Una característica de los maquinistas de estos trenes, que han trazado su rumbo a la felicidad, es la perseverancia. Consideran cada amanecer, de cada día que dura el viaje, como un nuevo punto de partida. Con el mismo entusiasmo y con la misma determinación comienzan de nuevo, siempre hacia adelante y con la certeza de sentirse más cerca del objetivo.
Mientras más tiempo transcurre, el conductor experimenta como el tren en sí mismo también va cambiando. Ese ferrocarril, capitaneado por una persona que sabe lo que quiere y está dispuesta a llevarlo a destino; no es el mismo que un día arrancó del lugar en el que fue construido. Ha sido azotado por vientos feroces, acariciado por la luz de la luna llena junto al lago, golpeado por ramas de árboles y, además, sus vagones han albergado millones de historias que lo han transformado en algo mucho más valioso que el amasijo de hierros sin alma que habría sido, si no se hubiera puesto en marcha jamás.
Tomar las riendas del tren implica conocer el camino desde una perspectiva única y aprender a amarlo. Es entender que la felicidad plantea una ruta que va en un solo sentido y negarse a recorrerla, por las razones que sea, es abrazar la frustración y la desesperanza.
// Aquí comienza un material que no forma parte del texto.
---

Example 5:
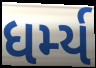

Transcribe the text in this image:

ધર્મ્ય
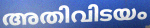
അതിവിടയം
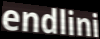
endlini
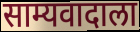
साम्यवादाला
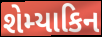
શેમ્યાકિન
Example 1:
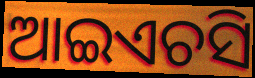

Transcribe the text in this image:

ଆଇଏଚସି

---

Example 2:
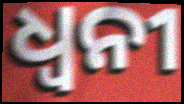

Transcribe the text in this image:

ଧ୍ବନୀ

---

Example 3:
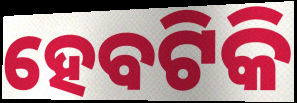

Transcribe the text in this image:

ହେବଟିକି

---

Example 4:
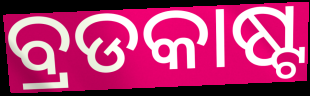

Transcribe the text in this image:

ବ୍ରଡକାଷ୍ଟ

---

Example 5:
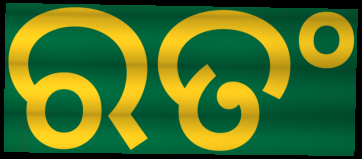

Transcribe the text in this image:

ରତଂ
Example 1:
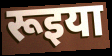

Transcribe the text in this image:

रूइया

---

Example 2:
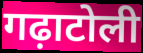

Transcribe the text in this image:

गढ़ाटोली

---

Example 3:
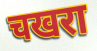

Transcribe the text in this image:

चखरा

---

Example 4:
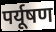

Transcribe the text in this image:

पर्यूषण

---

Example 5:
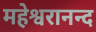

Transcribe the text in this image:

महेश्वरानन्द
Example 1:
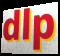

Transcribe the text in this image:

dlp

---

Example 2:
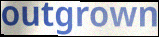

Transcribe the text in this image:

outgrown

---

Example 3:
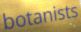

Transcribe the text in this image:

botanists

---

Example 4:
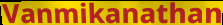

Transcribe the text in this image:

No siempre podemos subir todos los pasajeros que quisiéramos a nuestro tren. Otras veces no queremos convertir los paisajes del punto de partida en un recuerdo. En muchos casos, nos preocupan los peligros que acechan a ambos lados de los rieles. Sin embargo, tener la oportunidad de viajar hacia un destino tan importante como la felicidad requiere tomar decisiones difíciles pero que siempre valen la pena.
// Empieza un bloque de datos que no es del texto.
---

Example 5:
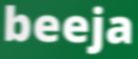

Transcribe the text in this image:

beeja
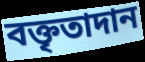
বক্তৃতাদান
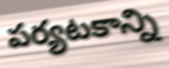
పర్యటకాన్ని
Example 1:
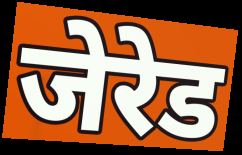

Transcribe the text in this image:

जेरेड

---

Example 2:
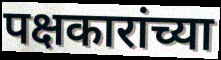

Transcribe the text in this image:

पक्षकारांच्या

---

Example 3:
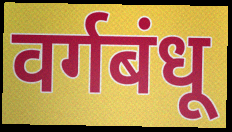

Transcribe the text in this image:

वर्गबंधू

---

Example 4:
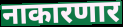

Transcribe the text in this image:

नाकारणार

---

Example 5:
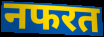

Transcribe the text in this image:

नफरत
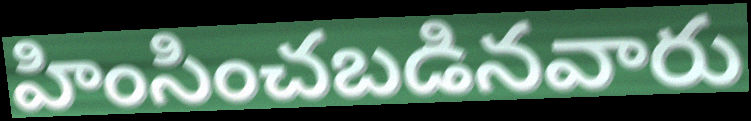
హింసించబడినవారు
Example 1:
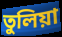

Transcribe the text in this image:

তুলিয়া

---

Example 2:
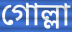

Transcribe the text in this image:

গোল্লা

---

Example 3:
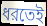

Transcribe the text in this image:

ধরতেই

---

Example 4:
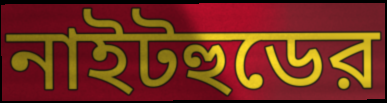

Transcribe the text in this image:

নাইটহুডের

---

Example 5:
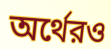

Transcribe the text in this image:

অর্থেরও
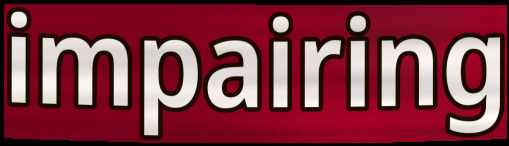
impairing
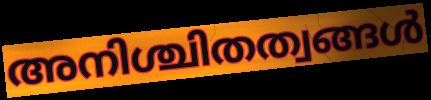
അനിശ്ചിതത്വങ്ങൾ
Alcanza su destino, incluso antes de llegar, quien aprende a amar su estación de origen, la ruta, así como el destino y se da cuenta que eso que tanto anhela no está amarrado a un punto geográfico, sino anclado a su corazón.
Es por esto que, al emigrar, la felicidad no se alcanza solamente al bajarse del avión en un país distinto. Hace falta mucho más que conseguir un trabajo para ser feliz más allá de las fronteras de la tierra en la que naciste y creciste. Esa felicidad a la que se llega en un tren que debemos conducir nosotros mismos, tiene su última parada en la estación de la integración, el respeto y el amor por ese lugar que te abrió las puertas para que escribieras un nuevo capítulo de tu historia y la de tu familia.
Cuando seas capaz de imaginarte ya viejito en ese sitio al que emigraste, mirando hacia atrás con satisfacción, habrás llegado al lugar correcto. Esa última estación llamada «felicidad» está en la espiritual paz de tu corazón.